**PROBLEM SET**.
1 – In the news report on the Tenkasi shop, which official sealed Maheshwaran's shop?
2 – Repeat the news report on the Tenkasi shop, starting at "The viral video" and ending at "into the incident.", but swap "social activists" for "rights groups".

After a video of a shopkeeper denying snacks to school children belonging to Scheduled Castes (SC) went viral on social media, officials with the district administration sealed his shop at Panchakulam near Sankarankoil in Tamil Nadu’s Tenkasi on Saturday, September 17. The Karivalamvanthanallur (KV Nallur) police have arrested the shopkeeper Maheshwaran and another man, Ramachandran alias Murthy, in connection with the case. The duo has been booked under the Indian Penal Code’s Section 153(A) (promoting enmity between different groups on grounds of religion, race, place of birth, residence, language, etc., and doing acts prejudicial to maintenance of harmony).
The viral video showed Maheshwaran using casteist slurs against the school children and asking them not to come back to the shop, drawing strong condemnation from social activists and a widespread demand for action against him. Subsequently, as per the directions of Tenkasi District Collector P Akash, Revenue Divisional Officer Subbulakshmi sealed Maheshwaran's shop. The police have initiated a probe into the incident.
In the video, the school kids can initially be seen waiting in front of Maheshwaran's shop to buy some snacks. However, their disappointment can be heard after the shopkeeper tells them that the villagers have decided to not sell anything to the people from “your street”, alluding to a section of the residential area in which they live. Maheshwaran runs a small shop near the Government Adi Dravidar Welfare School, and the school kids apparently often used to approach his shop for snacks. This time, however, he asked the kids to tell his parents about this decision taken by the village. “You, hereafter, should not go to the shops located in the village... Leave... Go to school... Tell your parents that you cannot get the provisions here,” he is seen telling the students in the video.

**AVAILABLE DATA**.

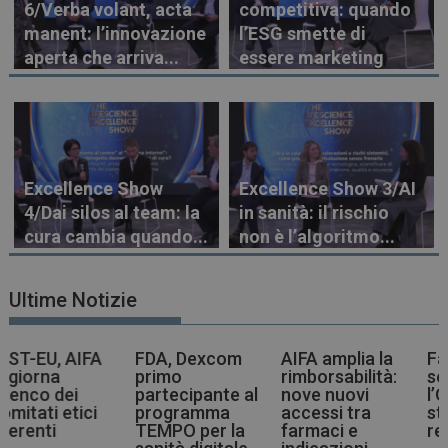
6/Verba volant, acta
competitiva: quando
manent: l’innovazione
l’ESG smette di
aperta che arriva...
essere marketing
Excellence Show
Excellence Show 3/AI
4/Dai silos al team: la
in sanità: il rischio
cura cambia quando...
non è l’algoritmo...
Ultime Notizie
FDA, Dexcom
AIFA amplia la
Farmaci più
primo
rimborsabilità:
sostenibili,
partecipante al
nove nuovi
l’OMS indica la
programma
accessi tra
strada agli enti
TEMPO per la
farmaci e
regolatori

**SOLUTION SET**.
1 – Revenue Divisional Officer Subbulakshmi

2 –
The viral video showed Maheshwaran using casteist slurs against the school children and asking them not to come back to the shop, drawing strong condemnation from rights groups and a widespread demand for action against him. Subsequently, as per the directions of Tenkasi District Collector P Akash, Revenue Divisional Officer Subbulakshmi sealed Maheshwaran's shop. The police have initiated a probe into the incident.